**WHAT YOU NEED TO DO:** Collect the lines of the entries where "Iter" shows up.

*** STORED DATA

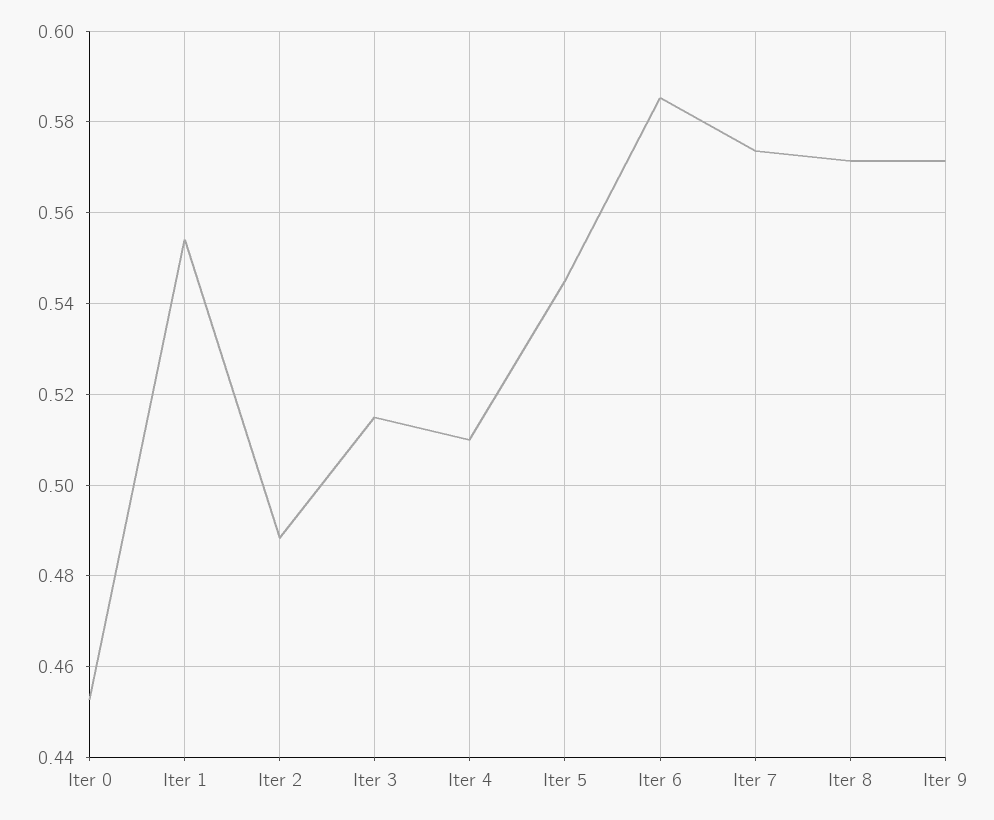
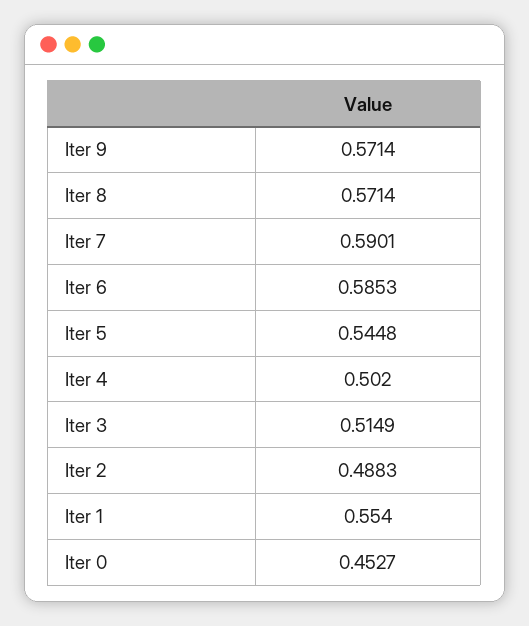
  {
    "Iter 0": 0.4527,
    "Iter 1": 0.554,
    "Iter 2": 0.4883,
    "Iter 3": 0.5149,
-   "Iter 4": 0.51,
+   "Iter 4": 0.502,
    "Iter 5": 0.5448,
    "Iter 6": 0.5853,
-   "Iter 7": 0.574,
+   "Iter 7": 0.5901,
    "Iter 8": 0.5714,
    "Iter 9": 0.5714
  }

******

**ANSWER TO THIS EXERCISE:**
    "Iter 0": 0.4527,
    "Iter 1": 0.554,
    "Iter 2": 0.4883,
    "Iter 3": 0.5149,
-   "Iter 4": 0.51,
+   "Iter 4": 0.502,
    "Iter 5": 0.5448,
    "Iter 6": 0.5853,
-   "Iter 7": 0.574,
+   "Iter 7": 0.5901,
    "Iter 8": 0.5714,
    "Iter 9": 0.5714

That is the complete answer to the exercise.